Exercise description: Print each entry again exactly as written, and keep the pictures out.
-- Data follows --
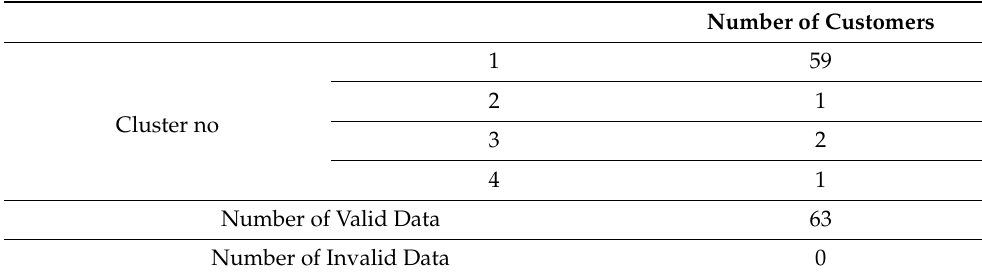
Table 6. Number of customers at any cluster, account deficit error (source: research analysis).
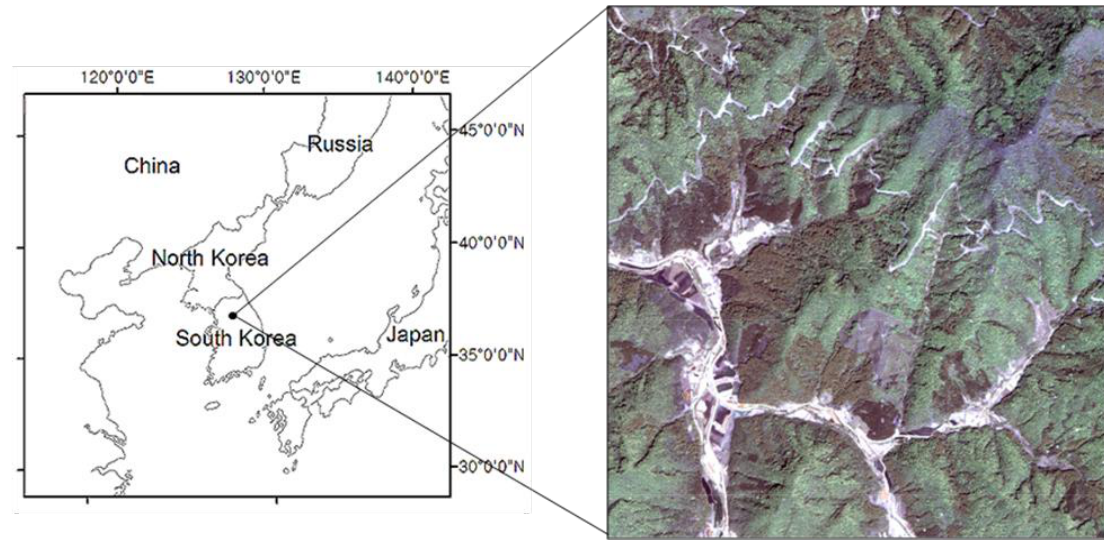
Figure 1. The study area with the pan-sharpened IKONOS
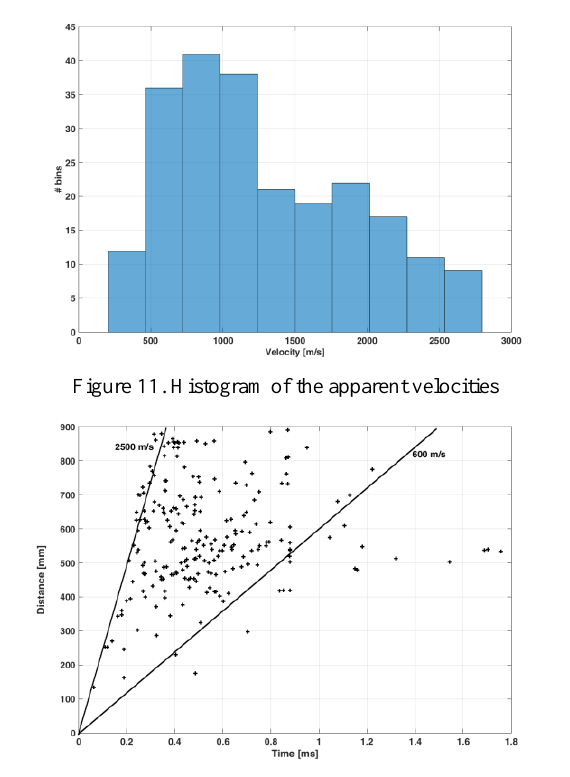
Figure 12. Distance d versus Time TB plot.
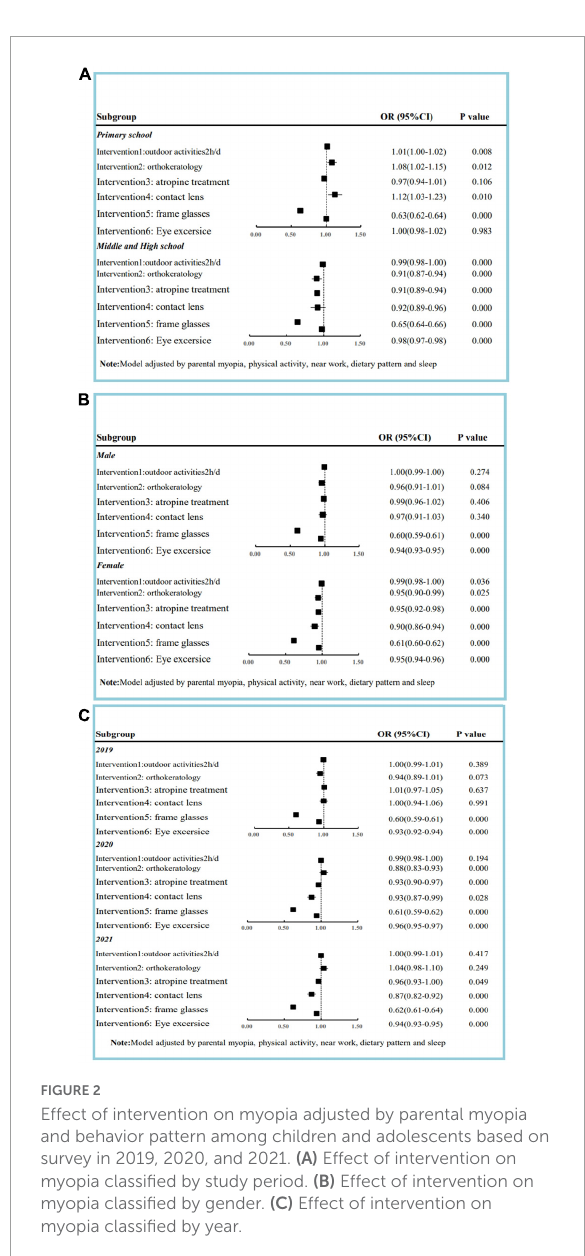
FIGURE2 Effect of intervention on myopia adjusted by parental myopia and behavior pattern among children and adolescents based on survey in 2019, 2020, and 2021. (A) Effect of intervention on myopia classified by study period. (B) Effect of intervention on myopia classified by gender. (C) Effect of intervention on myopia classified by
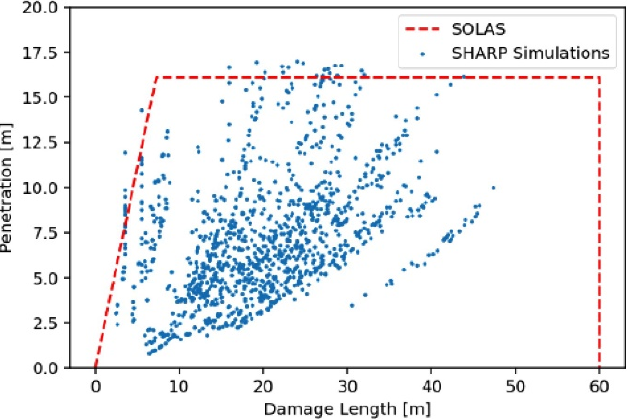
Figure 20. Penetration versus damage length for simulated damages .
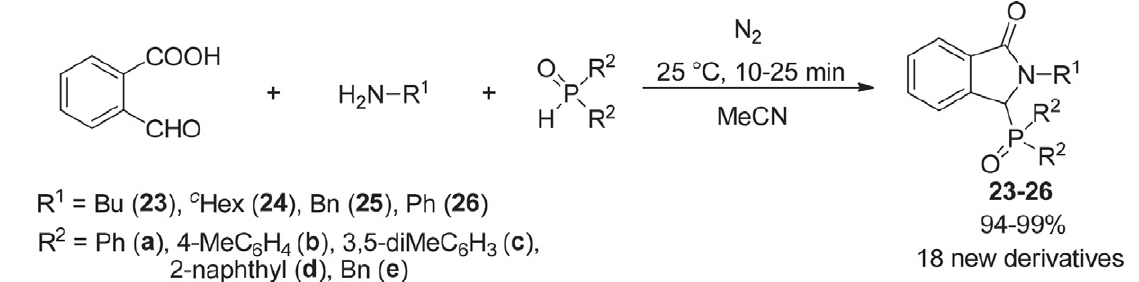
Scheme 2. The reaction of FBA , primary amines and secondary phosphine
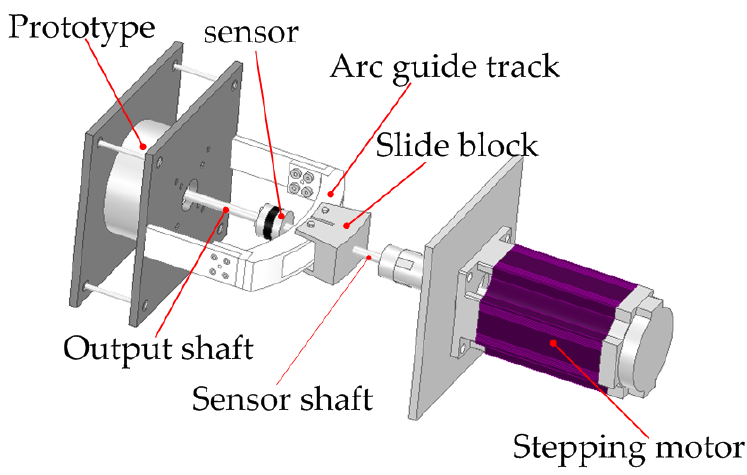
Figure 16. Torque measuring equipment.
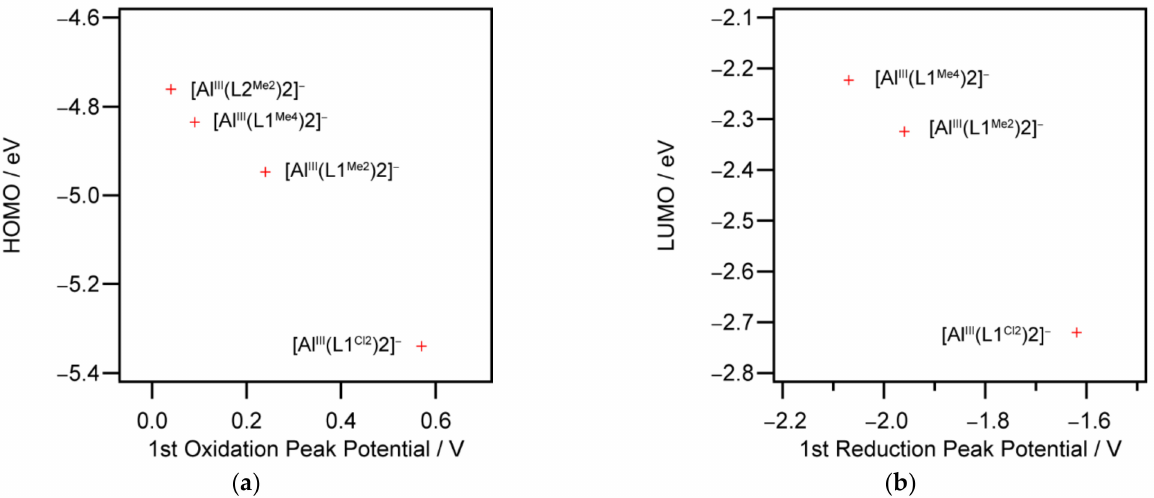
Figure 6. The correlation plots between the HOMO and the first oxidation peak potential ( a ) and between the LUMO and the first reduction peak potential ( b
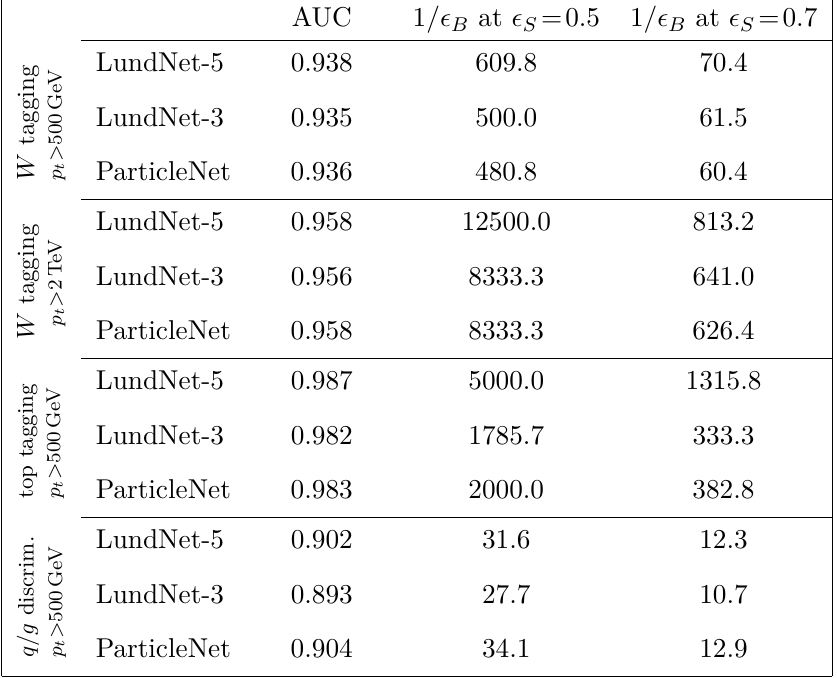
Table 1 . Benchmarks of several jet tagging algorithms for a range of processes. The first column gives the area under the ROC curve, and the later two show the background rejection at two different signal efficiencies, 50% and 70% respectively. In each case, larger values indicate better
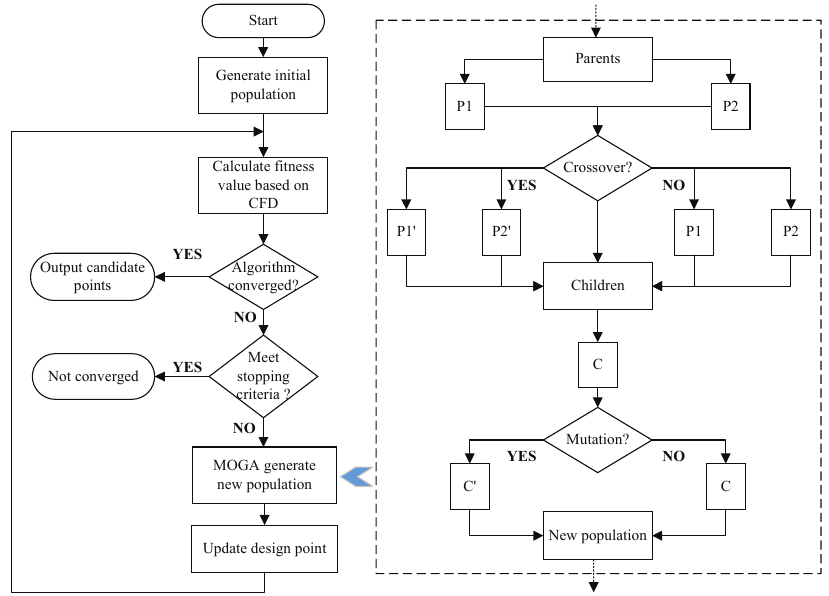
Figure 5. Flow chart of parameter optimization based on a MOGA.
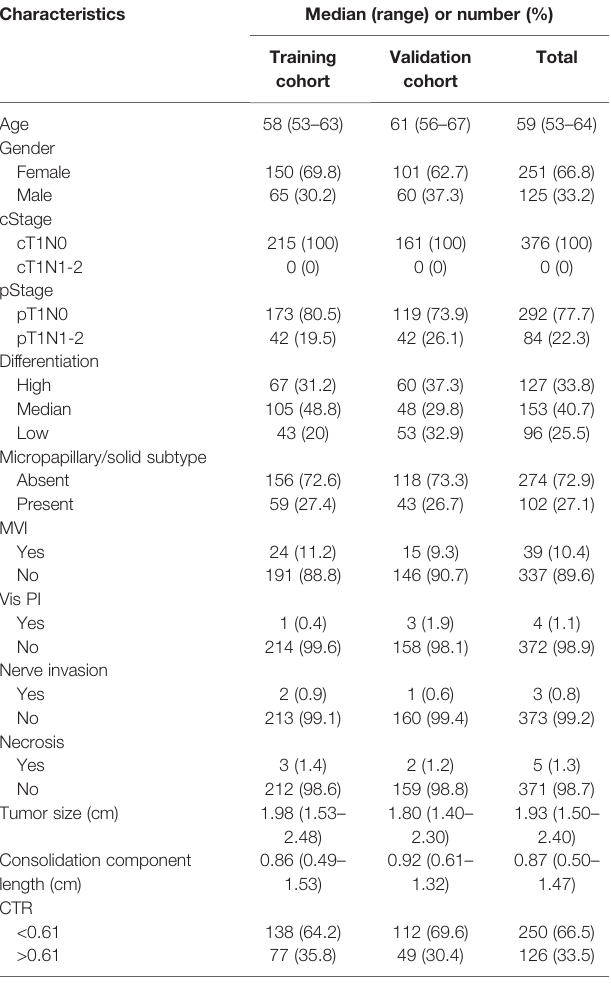
TABLE 1 | Clinical and pathological characteristics of patients.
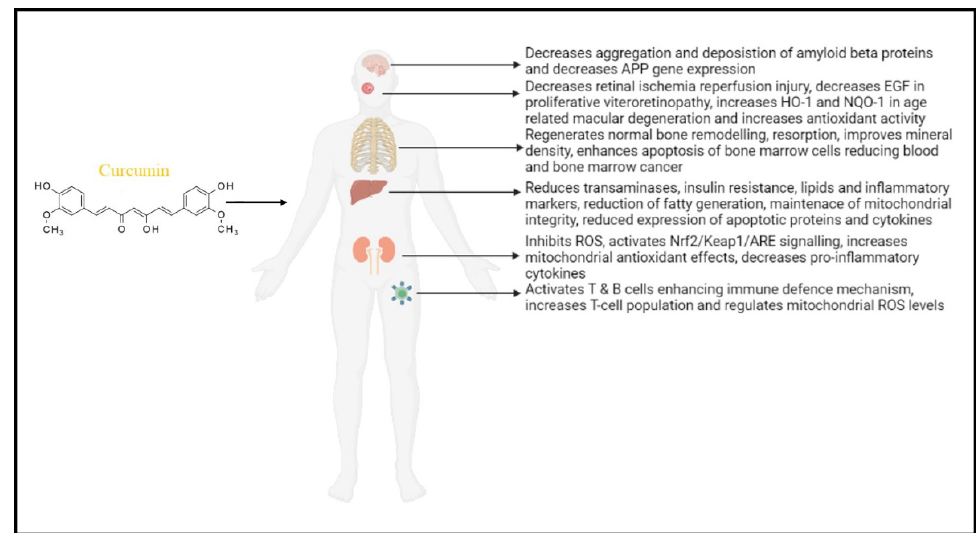
Figure 2. Role of curcumin in reducing mitochondrial dysfunction in various organs: in the brain— Alzheimer’s disease; eye—retinal infection; skeletal system; liver function; kidney disease, and lymphocyte regulation. Curcumin mainly regulates ROS levels and maintains the antioxidant system for proper regulation of mitochondrial function. (APP—amyloid precursor protein; EGF—epidermal growth factor; HO-1—Heme oxygenase 1; NQO1—NAD(P)H quinone oxidoreductase 1; Nrf2—nuclear factor erythroid 2-related factor 2; Keap1—Kelch-like ECH-associated protein 1; ARE—antioxidant response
-- Data concluded --
Exercise answer:
Table 6. Number of customers at any cluster, account deficit error (source: research analysis).
Figure 1. The study area with the pan-sharpened IKONOS
Figure 12. Distance d versus Time TB plot.
FIGURE2 Effect of intervention on myopia adjusted by parental myopia and behavior pattern among children and adolescents based on survey in 2019, 2020, and 2021. (A) Effect of intervention on myopia classified by study period. (B) Effect of intervention on myopia classified by gender. (C) Effect of intervention on myopia classified by
Figure 20. Penetration versus damage length for simulated damages .
Scheme 2. The reaction of FBA , primary amines and secondary phosphine
Figure 16. Torque measuring equipment.
Figure 6. The correlation plots between the HOMO and the first oxidation peak potential ( a ) and between the LUMO and the first reduction peak potential ( b
Table 1 . Benchmarks of several jet tagging algorithms for a range of processes. The first column gives the area under the ROC curve, and the later two show the background rejection at two different signal efficiencies, 50% and 70% respectively. In each case, larger values indicate better
Figure 5. Flow chart of parameter optimization based on a MOGA.
TABLE 1 | Clinical and pathological characteristics of patients.
Figure 2. Role of curcumin in reducing mitochondrial dysfunction in various organs: in the brain— Alzheimer’s disease; eye—retinal infection; skeletal system; liver function; kidney disease, and lymphocyte regulation. Curcumin mainly regulates ROS levels and maintains the antioxidant system for proper regulation of mitochondrial function. (APP—amyloid precursor protein; EGF—epidermal growth factor; HO-1—Heme oxygenase 1; NQO1—NAD(P)H quinone oxidoreductase 1; Nrf2—nuclear factor erythroid 2-related factor 2; Keap1—Kelch-like ECH-associated protein 1; ARE—antioxidant response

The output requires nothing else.